I used Menzerna Super Finish SF4000 (PO106FA) applied using a DAS6 Pro with a Orange Sonus finishing pad.

I primed the pad with polish then added an additional three peas size spots to work with.

I worked in a 1 square foot area with the machine speed set to 4.5.

I worked the polish until it went clear and wiped off the residue. There were still visible swirls so I repeated the steps above again.

I wiped down the panel with IPA to remove any potential filling effects and the 50:50's are below (Sorry iphone quality)

Now I know the finish is not perfect by any means, (Didn't have time for further refinement.) But I am surprised with the progress I made on what I perceive to be a relatively mild polish/pad combo on a reputably hard BMW paint.

So...

> am I underestimating the power of this machine and / or polish?
> is there something wrong my technique?
> Does the BMW (1 Series 10 reg) have soft paint?

or are these results what you'd expect for the steps that I took?


----------



## xJay1337 (Jul 20, 2012)

Haven't worked on a 1 series specifically but done plenty of BMW's and very hard paint on all of them, especially since the Bangle Era.. did a couple of old BMW's and the E46 era was medium-hard..


----------



## GazGJ (Oct 15, 2014)

If this is in fact hard paint, then I guess I will need to be uber careful when I get my Alfa next month...


----------



## smack (Nov 6, 2014)

I would change up your technique and pad selection a bit.

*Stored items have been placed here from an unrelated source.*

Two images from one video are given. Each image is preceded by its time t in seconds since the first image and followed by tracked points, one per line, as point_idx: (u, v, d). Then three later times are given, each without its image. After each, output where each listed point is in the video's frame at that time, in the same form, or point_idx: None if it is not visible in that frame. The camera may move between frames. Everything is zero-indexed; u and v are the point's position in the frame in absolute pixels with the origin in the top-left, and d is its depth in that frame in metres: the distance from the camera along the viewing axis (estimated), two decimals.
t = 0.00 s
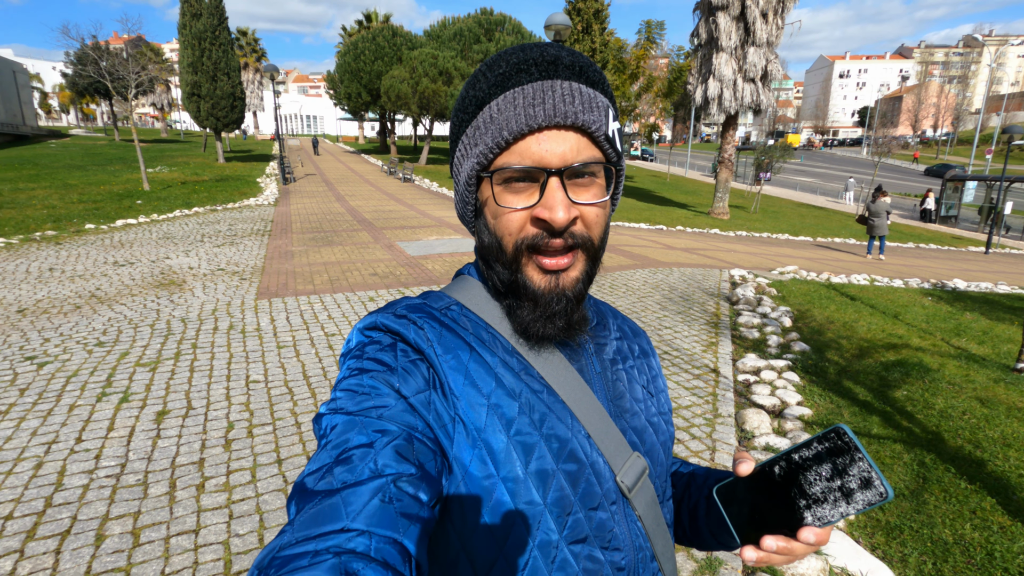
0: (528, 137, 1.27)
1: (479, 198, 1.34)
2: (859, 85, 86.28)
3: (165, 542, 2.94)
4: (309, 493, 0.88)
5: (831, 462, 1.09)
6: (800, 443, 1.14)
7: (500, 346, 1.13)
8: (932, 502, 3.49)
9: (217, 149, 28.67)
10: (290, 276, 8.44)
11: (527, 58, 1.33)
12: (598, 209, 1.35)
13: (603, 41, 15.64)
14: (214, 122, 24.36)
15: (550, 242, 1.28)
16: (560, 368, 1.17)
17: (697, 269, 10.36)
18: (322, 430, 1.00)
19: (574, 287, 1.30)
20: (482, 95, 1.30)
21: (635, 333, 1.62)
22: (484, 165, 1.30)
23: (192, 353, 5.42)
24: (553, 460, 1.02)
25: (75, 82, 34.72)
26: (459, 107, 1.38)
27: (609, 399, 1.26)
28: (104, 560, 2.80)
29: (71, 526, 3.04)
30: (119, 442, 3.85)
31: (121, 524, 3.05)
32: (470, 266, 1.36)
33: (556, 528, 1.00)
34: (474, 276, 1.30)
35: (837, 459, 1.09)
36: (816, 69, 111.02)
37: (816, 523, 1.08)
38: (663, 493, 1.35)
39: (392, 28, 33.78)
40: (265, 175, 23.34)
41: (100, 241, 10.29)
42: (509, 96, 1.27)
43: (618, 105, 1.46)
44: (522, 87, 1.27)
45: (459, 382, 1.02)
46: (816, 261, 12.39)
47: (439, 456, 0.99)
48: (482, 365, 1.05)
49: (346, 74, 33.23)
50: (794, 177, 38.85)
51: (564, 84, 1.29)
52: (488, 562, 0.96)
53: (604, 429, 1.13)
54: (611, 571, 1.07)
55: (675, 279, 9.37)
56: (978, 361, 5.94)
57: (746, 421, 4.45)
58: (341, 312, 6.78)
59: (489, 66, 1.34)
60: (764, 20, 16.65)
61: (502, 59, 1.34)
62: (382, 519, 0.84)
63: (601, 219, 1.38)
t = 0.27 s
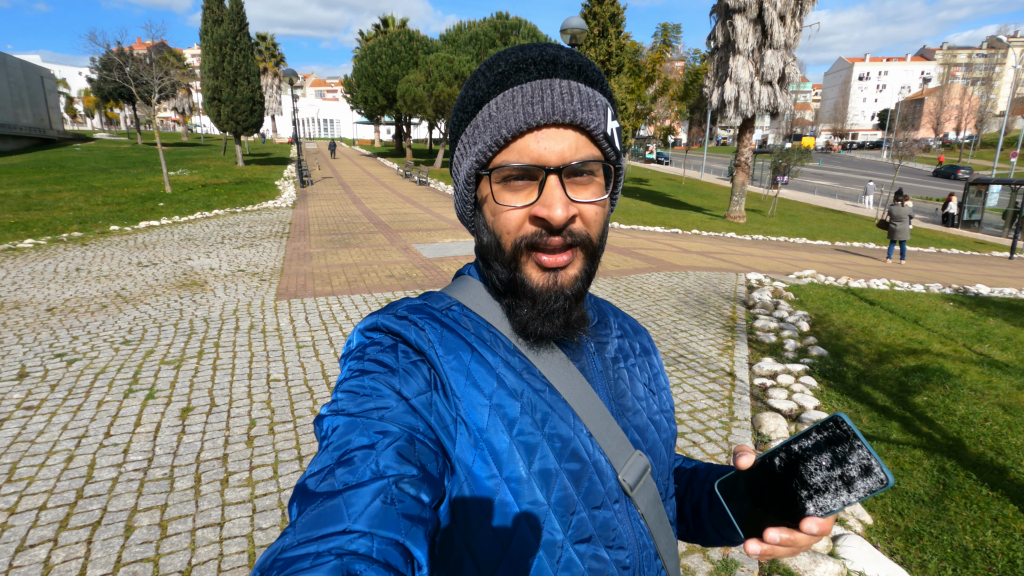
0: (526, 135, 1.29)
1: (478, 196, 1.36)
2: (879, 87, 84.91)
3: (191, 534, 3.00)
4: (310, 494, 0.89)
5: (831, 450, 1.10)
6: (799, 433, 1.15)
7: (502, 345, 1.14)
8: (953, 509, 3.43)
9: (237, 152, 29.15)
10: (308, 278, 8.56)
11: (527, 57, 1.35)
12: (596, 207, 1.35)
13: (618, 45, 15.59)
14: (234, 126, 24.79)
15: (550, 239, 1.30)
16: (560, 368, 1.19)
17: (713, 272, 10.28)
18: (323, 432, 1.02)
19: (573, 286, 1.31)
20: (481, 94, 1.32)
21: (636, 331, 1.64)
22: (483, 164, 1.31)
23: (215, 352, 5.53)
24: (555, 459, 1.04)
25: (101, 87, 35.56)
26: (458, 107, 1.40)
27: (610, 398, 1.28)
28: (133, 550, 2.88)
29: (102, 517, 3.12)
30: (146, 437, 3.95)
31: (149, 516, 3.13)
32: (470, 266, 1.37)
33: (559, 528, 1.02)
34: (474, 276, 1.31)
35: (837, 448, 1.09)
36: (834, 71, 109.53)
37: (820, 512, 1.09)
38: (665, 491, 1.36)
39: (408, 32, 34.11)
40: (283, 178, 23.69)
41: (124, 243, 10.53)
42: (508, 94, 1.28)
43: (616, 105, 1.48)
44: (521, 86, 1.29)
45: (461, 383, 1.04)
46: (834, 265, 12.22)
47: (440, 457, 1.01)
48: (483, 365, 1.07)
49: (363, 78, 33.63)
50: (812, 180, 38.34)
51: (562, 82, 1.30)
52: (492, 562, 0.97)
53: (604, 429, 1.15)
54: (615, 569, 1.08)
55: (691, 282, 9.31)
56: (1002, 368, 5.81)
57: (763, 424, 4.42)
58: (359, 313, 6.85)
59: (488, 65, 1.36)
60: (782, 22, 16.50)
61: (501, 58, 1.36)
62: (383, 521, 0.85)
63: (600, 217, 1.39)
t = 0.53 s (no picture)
0: (524, 131, 1.29)
1: (477, 194, 1.37)
2: (905, 85, 83.00)
3: (219, 522, 3.09)
4: (311, 497, 0.91)
5: (825, 456, 1.17)
6: (794, 439, 1.22)
7: (502, 346, 1.16)
8: (978, 514, 3.35)
9: (258, 151, 29.65)
10: (329, 275, 8.68)
11: (519, 56, 1.36)
12: (595, 201, 1.36)
13: (637, 44, 15.46)
14: (256, 126, 25.19)
15: (552, 235, 1.30)
16: (562, 366, 1.20)
17: (732, 272, 10.17)
18: (324, 435, 1.03)
19: (575, 279, 1.33)
20: (476, 94, 1.34)
21: (637, 329, 1.65)
22: (481, 162, 1.32)
23: (240, 347, 5.65)
24: (557, 459, 1.06)
25: (128, 88, 36.44)
26: (452, 108, 1.41)
27: (612, 396, 1.29)
28: (164, 537, 2.96)
29: (134, 505, 3.22)
30: (175, 428, 4.06)
31: (179, 505, 3.23)
32: (469, 266, 1.37)
33: (562, 529, 1.03)
34: (473, 277, 1.32)
35: (830, 453, 1.16)
36: (858, 69, 107.32)
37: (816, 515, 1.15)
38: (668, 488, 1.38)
39: (427, 32, 34.30)
40: (303, 177, 24.01)
41: (151, 240, 10.80)
42: (504, 92, 1.30)
43: (608, 100, 1.50)
44: (516, 84, 1.30)
45: (462, 385, 1.06)
46: (857, 266, 12.00)
47: (441, 459, 1.03)
48: (483, 366, 1.09)
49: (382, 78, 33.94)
50: (834, 180, 37.62)
51: (557, 78, 1.31)
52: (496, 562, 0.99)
53: (607, 427, 1.16)
54: (619, 568, 1.10)
55: (710, 282, 9.23)
56: None
57: (783, 426, 4.39)
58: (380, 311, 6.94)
59: (481, 66, 1.38)
60: (805, 20, 16.23)
61: (494, 59, 1.38)
62: (383, 524, 0.87)
63: (598, 211, 1.40)
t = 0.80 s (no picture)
0: (514, 126, 1.34)
1: (474, 193, 1.40)
2: (930, 87, 81.32)
3: (242, 517, 3.15)
4: (312, 498, 0.93)
5: (788, 329, 1.15)
6: (758, 322, 1.21)
7: (501, 346, 1.17)
8: (1005, 524, 3.26)
9: (279, 155, 30.16)
10: (347, 277, 8.79)
11: (505, 55, 1.40)
12: (589, 190, 1.40)
13: (655, 47, 15.37)
14: (277, 130, 25.60)
15: (550, 226, 1.34)
16: (560, 364, 1.22)
17: (751, 277, 10.05)
18: (324, 437, 1.06)
19: (577, 270, 1.36)
20: (465, 95, 1.37)
21: (635, 326, 1.66)
22: (475, 160, 1.35)
23: (261, 346, 5.75)
24: (556, 458, 1.06)
25: (154, 93, 37.36)
26: (442, 110, 1.44)
27: (611, 395, 1.30)
28: (189, 531, 3.03)
29: (160, 499, 3.29)
30: (198, 425, 4.15)
31: (203, 499, 3.30)
32: (467, 266, 1.40)
33: (563, 528, 1.05)
34: (472, 276, 1.34)
35: (792, 323, 1.14)
36: (881, 71, 105.42)
37: (792, 387, 1.12)
38: (668, 487, 1.38)
39: (445, 37, 34.62)
40: (323, 180, 24.34)
41: (175, 242, 11.05)
42: (493, 90, 1.33)
43: (595, 93, 1.53)
44: (504, 81, 1.33)
45: (460, 384, 1.08)
46: (879, 272, 11.78)
47: (440, 457, 1.05)
48: (482, 365, 1.10)
49: (400, 82, 34.35)
50: (856, 184, 36.94)
51: (543, 74, 1.35)
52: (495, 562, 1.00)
53: (606, 425, 1.17)
54: (619, 567, 1.10)
55: (728, 287, 9.13)
56: None
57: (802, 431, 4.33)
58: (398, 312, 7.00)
59: (469, 68, 1.41)
60: (826, 22, 16.02)
61: (481, 60, 1.41)
62: (383, 523, 0.89)
63: (593, 200, 1.43)
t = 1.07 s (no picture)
0: (523, 137, 1.34)
1: (475, 197, 1.42)
2: (948, 86, 79.99)
3: (258, 513, 3.20)
4: (313, 499, 0.94)
5: (878, 363, 1.20)
6: (847, 352, 1.25)
7: (501, 348, 1.18)
8: None
9: (292, 155, 30.46)
10: (359, 276, 8.86)
11: (525, 58, 1.41)
12: (591, 211, 1.39)
13: (668, 46, 15.28)
14: (290, 130, 25.84)
15: (544, 243, 1.33)
16: (559, 370, 1.22)
17: (764, 278, 9.96)
18: (324, 438, 1.07)
19: (566, 290, 1.34)
20: (479, 95, 1.39)
21: (634, 328, 1.68)
22: (479, 165, 1.37)
23: (275, 345, 5.82)
24: (557, 460, 1.07)
25: (170, 94, 37.91)
26: (456, 106, 1.47)
27: (611, 395, 1.32)
28: (206, 525, 3.07)
29: (177, 494, 3.34)
30: (214, 422, 4.21)
31: (220, 495, 3.35)
32: (466, 269, 1.41)
33: (564, 530, 1.05)
34: (471, 280, 1.35)
35: (883, 358, 1.20)
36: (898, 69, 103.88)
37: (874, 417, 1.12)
38: (669, 484, 1.41)
39: (456, 37, 34.71)
40: (335, 180, 24.53)
41: (190, 241, 11.21)
42: (506, 95, 1.34)
43: (614, 106, 1.54)
44: (519, 87, 1.35)
45: (460, 386, 1.08)
46: (896, 273, 11.61)
47: (441, 459, 1.06)
48: (483, 367, 1.11)
49: (412, 82, 34.55)
50: (872, 184, 36.46)
51: (560, 84, 1.35)
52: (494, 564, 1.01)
53: (605, 427, 1.18)
54: (620, 568, 1.11)
55: (741, 288, 9.06)
56: None
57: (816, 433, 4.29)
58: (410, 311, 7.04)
59: (487, 67, 1.44)
60: (842, 20, 15.83)
61: (500, 60, 1.43)
62: (384, 525, 0.90)
63: (594, 220, 1.42)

Grab a white polishing pad to pair up with SF4000, set the machine speed to 5, and instead of priming the pad with SF4000 and then adding working product, prime the pad with a quick shot of a detail spray and add 3-4 drops of your working product. Also on the first few passes exert a bit of downward pressure and then ease up to just the weight of the machine on the last two passes.

This should get a much better results from this one step.


----------



## GazGJ (Oct 15, 2014)

smack said:


> I would change up your technique and pad selection a bit.
> 
> Grab a white polishing pad to pair up with SF4000, set the machine speed to 5, and instead of priming the pad with SF4000 and then adding working product, prime the pad with a quick shot of a detail spray and add 3-4 drops of your working product. Also on the first few passes exert a bit of downward pressure and then ease up to just the weight of the machine on the last two passes.
> 
> This should get a much better results from this one step.


Thanks i'll give this a try and post a pic using this technique


----------



## AllenF (Aug 20, 2012)

Thy look like the da hasnt touched them lol yes bm1s are hard so you may need to stepit up a notch


----------



## Dougnorwich (Jun 27, 2014)

I can't see much difference either....blast it


----------



## GazGJ (Oct 15, 2014)

AllenF said:


> Thy look like the da hasnt touched them lol yes bm1s are hard so you may need to stepit up a notch


Yeah I know there's a long way to go but what you need to consider is I used the mildest Polish/pad combo.


----------



## Dougnorwich (Jun 27, 2014)

I used mf pads on my bmw world of difference


----------



## PyRo (Oct 25, 2014)

I was wondering about MF pads as the paint on my 135i is on the hard side. The Megs 220 with the yellow pad and Megs 80 speed glaze barely touched it, it seemed to polish the slight marring and swirl's as it was not aggressive enough to cut through the admittedly slight defects.
Haven't had the opportunity to lay the flex 3401 on it yet. Looking to use LC Hybrid pads with a compound that I haven't decided on yet but leaning toward SF4000.
Decent photos as well.
PyRo


----------



## The Critic (Dec 2, 2013)

smack said:


> I would change up your technique and pad selection a bit.
> 
> Grab a white polishing pad to pair up with SF4000, set the machine speed to 5, and instead of priming the pad with SF4000 and then adding working product, prime the pad with a quick shot of a detail spray and add 3-4 drops of your working product. Also on the first few passes exert a bit of downward pressure and then ease up to just the weight of the machine on the last two passes.
> 
> This should get a much better results from this one step.


The protective polymers in a QD spray can prohibit the proper functionality of polishes and compounds. I would stick with plain water if you plan to add any lubrication.


----------